'''

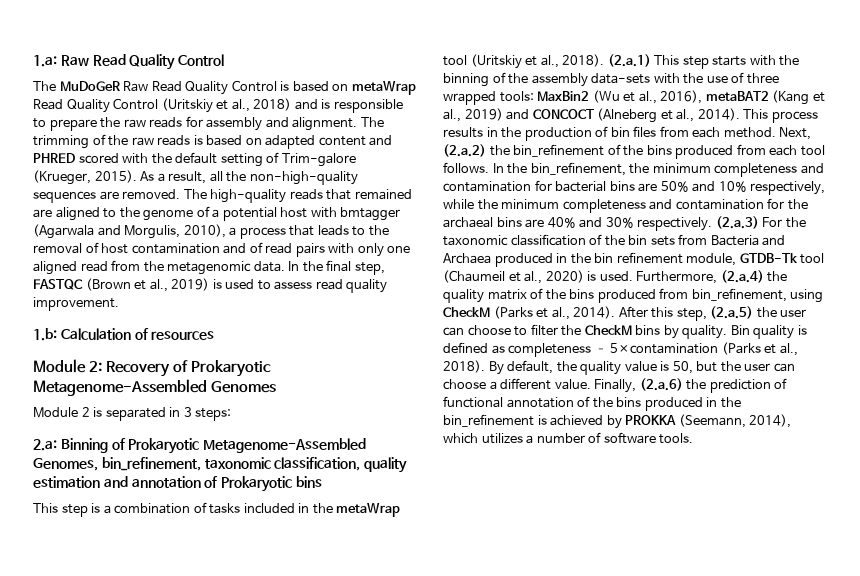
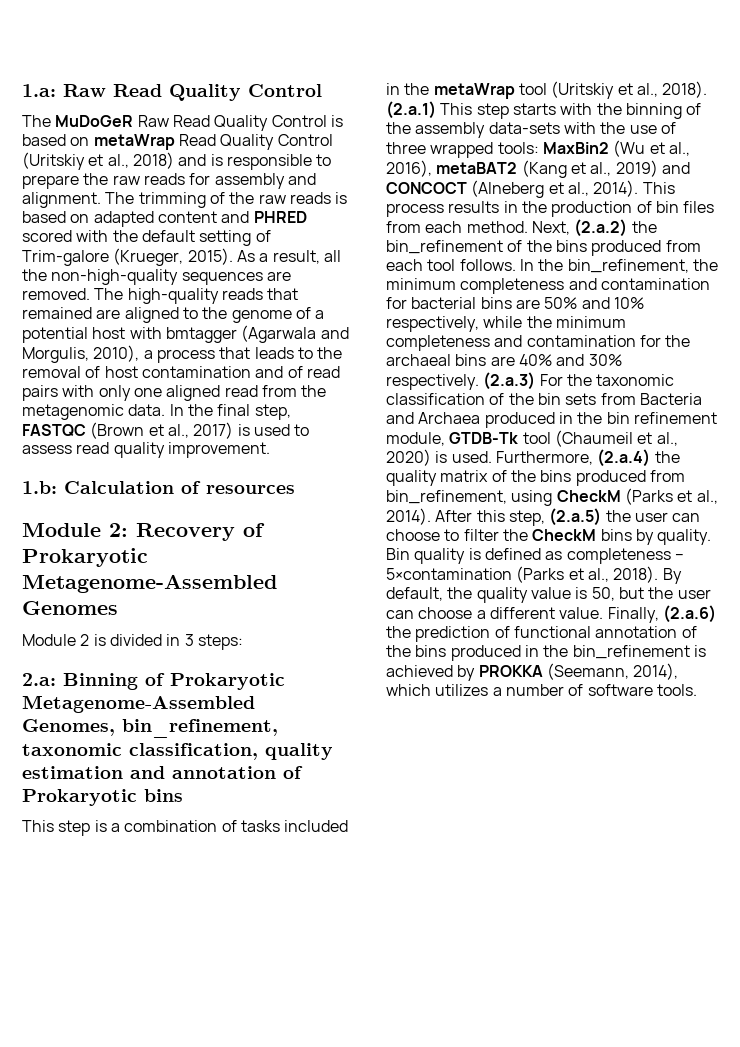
[171,278,210,291] 2019) -> [193,422,234,439] 2017)
[105,407,166,421] separated -> [109,634,162,646] divided

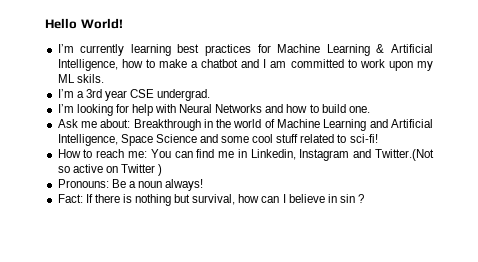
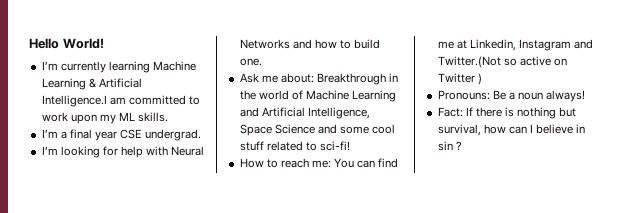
[177,44,271,56] best practices for -> (150, 67) none
[57,59,267,71] Intelligence, how to make a chatbot and I -> [41,95,107,107] Intelligence.I
[76,74,104,83] skils. -> [138,112,169,122] skills.
[85,89,102,98] 3rd -> [69,129,92,139] final
[237,149,247,158] in -> [456,40,467,49] at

'''

— What is being asked —
The records above should be duplicated exactly, with none of their pictures kept.

— Your response —
[171,278,210,291] 2019) -> [193,422,234,439] 2017)
[105,407,166,421] separated -> [109,634,162,646] divided

[177,44,271,56] best practices for -> (150, 67) none
[57,59,267,71] Intelligence, how to make a chatbot and I -> [41,95,107,107] Intelligence.I
[76,74,104,83] skils. -> [138,112,169,122] skills.
[85,89,102,98] 3rd -> [69,129,92,139] final
[237,149,247,158] in -> [456,40,467,49] at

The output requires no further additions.